■ Exercise description
The entries are to be duplicated exactly, with nothing left out.

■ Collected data
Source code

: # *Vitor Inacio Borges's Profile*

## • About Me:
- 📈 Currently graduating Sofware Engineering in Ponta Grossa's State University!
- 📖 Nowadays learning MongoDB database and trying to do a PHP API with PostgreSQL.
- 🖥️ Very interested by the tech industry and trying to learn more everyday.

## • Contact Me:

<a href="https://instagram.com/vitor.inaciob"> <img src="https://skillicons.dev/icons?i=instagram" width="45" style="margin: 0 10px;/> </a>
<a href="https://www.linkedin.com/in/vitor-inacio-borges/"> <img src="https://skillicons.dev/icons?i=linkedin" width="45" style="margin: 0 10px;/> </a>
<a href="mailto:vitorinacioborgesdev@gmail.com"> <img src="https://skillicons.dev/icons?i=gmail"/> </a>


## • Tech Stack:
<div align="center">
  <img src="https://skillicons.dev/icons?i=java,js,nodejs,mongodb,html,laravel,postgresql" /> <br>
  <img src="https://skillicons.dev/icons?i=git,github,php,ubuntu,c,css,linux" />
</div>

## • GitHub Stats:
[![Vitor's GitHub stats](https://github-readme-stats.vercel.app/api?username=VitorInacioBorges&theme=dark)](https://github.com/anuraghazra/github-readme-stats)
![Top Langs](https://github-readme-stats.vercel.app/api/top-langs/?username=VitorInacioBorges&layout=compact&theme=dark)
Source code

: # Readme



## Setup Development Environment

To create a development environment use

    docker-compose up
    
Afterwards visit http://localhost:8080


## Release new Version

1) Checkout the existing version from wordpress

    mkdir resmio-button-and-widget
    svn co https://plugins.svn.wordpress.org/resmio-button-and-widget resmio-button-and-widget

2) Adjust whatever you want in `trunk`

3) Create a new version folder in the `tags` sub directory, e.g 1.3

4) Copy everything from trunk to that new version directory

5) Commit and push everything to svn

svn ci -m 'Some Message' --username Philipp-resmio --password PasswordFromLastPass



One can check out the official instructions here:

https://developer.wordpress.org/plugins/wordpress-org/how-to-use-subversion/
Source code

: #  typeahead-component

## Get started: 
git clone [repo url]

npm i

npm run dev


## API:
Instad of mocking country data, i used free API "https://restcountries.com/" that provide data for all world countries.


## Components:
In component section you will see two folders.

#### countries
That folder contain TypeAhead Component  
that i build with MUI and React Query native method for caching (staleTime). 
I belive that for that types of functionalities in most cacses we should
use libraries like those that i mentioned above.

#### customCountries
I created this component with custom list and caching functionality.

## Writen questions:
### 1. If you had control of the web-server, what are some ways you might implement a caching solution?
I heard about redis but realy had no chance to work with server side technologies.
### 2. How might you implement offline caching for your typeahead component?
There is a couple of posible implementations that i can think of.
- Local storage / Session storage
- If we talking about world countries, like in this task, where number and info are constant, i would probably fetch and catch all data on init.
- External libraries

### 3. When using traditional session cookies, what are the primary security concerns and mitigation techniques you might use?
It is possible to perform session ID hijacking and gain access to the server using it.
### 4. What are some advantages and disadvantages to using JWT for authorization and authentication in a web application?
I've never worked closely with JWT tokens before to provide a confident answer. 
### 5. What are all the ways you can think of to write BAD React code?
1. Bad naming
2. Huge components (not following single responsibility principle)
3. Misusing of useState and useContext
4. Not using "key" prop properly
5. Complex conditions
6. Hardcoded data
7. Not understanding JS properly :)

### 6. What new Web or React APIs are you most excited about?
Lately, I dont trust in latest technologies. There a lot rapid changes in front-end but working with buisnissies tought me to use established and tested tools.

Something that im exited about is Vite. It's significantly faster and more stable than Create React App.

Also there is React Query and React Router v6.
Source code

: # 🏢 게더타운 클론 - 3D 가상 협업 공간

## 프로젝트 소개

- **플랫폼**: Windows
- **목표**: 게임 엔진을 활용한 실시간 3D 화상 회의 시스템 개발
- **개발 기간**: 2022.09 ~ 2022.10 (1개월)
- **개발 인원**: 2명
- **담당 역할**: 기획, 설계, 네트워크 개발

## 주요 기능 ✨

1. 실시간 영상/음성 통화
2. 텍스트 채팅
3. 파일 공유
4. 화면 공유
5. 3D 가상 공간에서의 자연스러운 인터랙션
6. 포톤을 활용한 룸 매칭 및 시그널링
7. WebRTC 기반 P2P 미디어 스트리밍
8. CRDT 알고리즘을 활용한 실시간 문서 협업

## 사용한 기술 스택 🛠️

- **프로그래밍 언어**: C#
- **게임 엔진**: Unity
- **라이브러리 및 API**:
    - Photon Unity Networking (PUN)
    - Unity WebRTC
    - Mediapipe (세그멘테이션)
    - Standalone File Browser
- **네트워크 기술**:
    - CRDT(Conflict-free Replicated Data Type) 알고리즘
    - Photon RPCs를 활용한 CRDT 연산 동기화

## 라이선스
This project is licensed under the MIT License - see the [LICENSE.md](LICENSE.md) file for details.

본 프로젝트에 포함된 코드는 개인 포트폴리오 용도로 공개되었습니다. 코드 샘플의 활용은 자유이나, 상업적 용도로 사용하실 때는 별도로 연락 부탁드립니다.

■ Reply to the exercise
Source code

: # *Vitor Inacio Borges's Profile*

## • About Me:
- 📈 Currently graduating Sofware Engineering in Ponta Grossa's State University!
- 📖 Nowadays learning MongoDB database and trying to do a PHP API with PostgreSQL.
- 🖥️ Very interested by the tech industry and trying to learn more everyday.

## • Contact Me:

<a href="https://instagram.com/vitor.inaciob"> <img src="https://skillicons.dev/icons?i=instagram" width="45" style="margin: 0 10px;/> </a>
<a href="https://www.linkedin.com/in/vitor-inacio-borges/"> <img src="https://skillicons.dev/icons?i=linkedin" width="45" style="margin: 0 10px;/> </a>
<a href="mailto:vitorinacioborgesdev@gmail.com"> <img src="https://skillicons.dev/icons?i=gmail"/> </a>


## • Tech Stack:
<div align="center">
  <img src="https://skillicons.dev/icons?i=java,js,nodejs,mongodb,html,laravel,postgresql" /> <br>
  <img src="https://skillicons.dev/icons?i=git,github,php,ubuntu,c,css,linux" />
</div>

## • GitHub Stats:
[![Vitor's GitHub stats](https://github-readme-stats.vercel.app/api?username=VitorInacioBorges&theme=dark)](https://github.com/anuraghazra/github-readme-stats)
![Top Langs](https://github-readme-stats.vercel.app/api/top-langs/?username=VitorInacioBorges&layout=compact&theme=dark)
Source code

: # Readme



## Setup Development Environment

To create a development environment use

    docker-compose up
    
Afterwards visit http://localhost:8080


## Release new Version

1) Checkout the existing version from wordpress

    mkdir resmio-button-and-widget
    svn co https://plugins.svn.wordpress.org/resmio-button-and-widget resmio-button-and-widget

2) Adjust whatever you want in `trunk`

3) Create a new version folder in the `tags` sub directory, e.g 1.3

4) Copy everything from trunk to that new version directory

5) Commit and push everything to svn

svn ci -m 'Some Message' --username Philipp-resmio --password PasswordFromLastPass



One can check out the official instructions here:

https://developer.wordpress.org/plugins/wordpress-org/how-to-use-subversion/
Source code

: #  typeahead-component

## Get started: 
git clone [repo url]

npm i

npm run dev


## API:
Instad of mocking country data, i used free API "https://restcountries.com/" that provide data for all world countries.


## Components:
In component section you will see two folders.

#### countries
That folder contain TypeAhead Component  
that i build with MUI and React Query native method for caching (staleTime). 
I belive that for that types of functionalities in most cacses we should
use libraries like those that i mentioned above.

#### customCountries
I created this component with custom list and caching functionality.

## Writen questions:
### 1. If you had control of the web-server, what are some ways you might implement a caching solution?
I heard about redis but realy had no chance to work with server side technologies.
### 2. How might you implement offline caching for your typeahead component?
There is a couple of posible implementations that i can think of.
- Local storage / Session storage
- If we talking about world countries, like in this task, where number and info are constant, i would probably fetch and catch all data on init.
- External libraries

### 3. When using traditional session cookies, what are the primary security concerns and mitigation techniques you might use?
It is possible to perform session ID hijacking and gain access to the server using it.
### 4. What are some advantages and disadvantages to using JWT for authorization and authentication in a web application?
I've never worked closely with JWT tokens before to provide a confident answer. 
### 5. What are all the ways you can think of to write BAD React code?
1. Bad naming
2. Huge components (not following single responsibility principle)
3. Misusing of useState and useContext
4. Not using "key" prop properly
5. Complex conditions
6. Hardcoded data
7. Not understanding JS properly :)

### 6. What new Web or React APIs are you most excited about?
Lately, I dont trust in latest technologies. There a lot rapid changes in front-end but working with buisnissies tought me to use established and tested tools.

Something that im exited about is Vite. It's significantly faster and more stable than Create React App.

Also there is React Query and React Router v6.
Source code

: # 🏢 게더타운 클론 - 3D 가상 협업 공간

## 프로젝트 소개

- **플랫폼**: Windows
- **목표**: 게임 엔진을 활용한 실시간 3D 화상 회의 시스템 개발
- **개발 기간**: 2022.09 ~ 2022.10 (1개월)
- **개발 인원**: 2명
- **담당 역할**: 기획, 설계, 네트워크 개발

## 주요 기능 ✨

1. 실시간 영상/음성 통화
2. 텍스트 채팅
3. 파일 공유
4. 화면 공유
5. 3D 가상 공간에서의 자연스러운 인터랙션
6. 포톤을 활용한 룸 매칭 및 시그널링
7. WebRTC 기반 P2P 미디어 스트리밍
8. CRDT 알고리즘을 활용한 실시간 문서 협업

## 사용한 기술 스택 🛠️

- **프로그래밍 언어**: C#
- **게임 엔진**: Unity
- **라이브러리 및 API**:
    - Photon Unity Networking (PUN)
    - Unity WebRTC
    - Mediapipe (세그멘테이션)
    - Standalone File Browser
- **네트워크 기술**:
    - CRDT(Conflict-free Replicated Data Type) 알고리즘
    - Photon RPCs를 활용한 CRDT 연산 동기화

## 라이선스
This project is licensed under the MIT License - see the [LICENSE.md](LICENSE.md) file for details.

본 프로젝트에 포함된 코드는 개인 포트폴리오 용도로 공개되었습니다. 코드 샘플의 활용은 자유이나, 상업적 용도로 사용하실 때는 별도로 연락 부탁드립니다.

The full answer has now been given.